Em 2012, por exemplo, o parasita já tinha sido relatado na região oeste do Paraná (Foz do Iguaçu), longe das regiões epidêmicas.

Ainda segundo o artigo, existem cerca de 1,69 bilhão de pessoas vivendo em áreas de risco de transmissão em todo o mundo, sendo que 90% destes casos ocorreram em seis países, incluindo o Brasil.

“Compreender a dispersão da leishmaniose é importante para o desenvolvimento de medidas de controle, que incluem políticas conjuntas com países vizinhos do Brasil”, destaca o texto.

A leishmaniose visceral é causada pela Leishmania infantum e, se não tratada a tempo, pode levar à morte em até 90% dos casos. 

Afeta os órgãos onde há maior concentração de células de defesa como linfócitos e macrófagos: a medula óssea, o fígado, o baço e os linfonodos. 

As manifestações da doença variam de sintomas como febre, perda de peso e anemia até ocorrências mais graves, como aumento de fígado e baço.

Segundo o pesquisador, existem várias espécies de leishmania no mundo. Em seres humanos, por exemplo, a doença é causada por mais de 20 espécies diferentes, sendo que oito delas ocorrem no Brasil. 

Cada espécie pode exigir diagnóstico e tratamento diferenciados, o que tem sido um dos maiores desafios dos pesquisadores que estudam o protozoário.

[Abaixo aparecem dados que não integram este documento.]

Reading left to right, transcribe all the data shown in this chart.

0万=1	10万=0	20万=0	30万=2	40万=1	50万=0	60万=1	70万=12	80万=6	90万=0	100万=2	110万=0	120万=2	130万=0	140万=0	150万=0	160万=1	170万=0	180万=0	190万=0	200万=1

No Instituto de Medicina Tropical de São Paulo (IMT) da USP, o médico coordena pesquisas na área de biologia molecular envolvendo doenças infecciosas e parasitárias. 

Um dos projetos em andamento estuda infecções simultâneas por leishmania e HIV, vírus que enfraquece o sistema imunológico e pode levar à aids.

Neste trabalho, se pretende avaliar a ocorrência destas coinfecções em regiões endêmicas e fazer análise do perfil genético da Leishmania infantum.

Segundo o pesquisador, o estudo considera a interseção das áreas de transmissão do parasita e do vírus, uma vez que, ao contrário da leishmaniose, que migrou dos centros rurais para os urbanos, a infecção por HIV teve início nos centros urbanos para depois avançar para as regiões menores e do interior do Brasil.

A pesquisa foi feita com pacientes internados no Instituto Emílio Ribas, provenientes de áreas de transmissão e  também com pacientes de outros estados. 

Nas regiões onde a leishmaniose e a aids se entrecruzam, foram observados aumento progressivo de coinfecções e agravamento do quadro dos pacientes, resultando em mais desfechos com morte ou retorno da doença.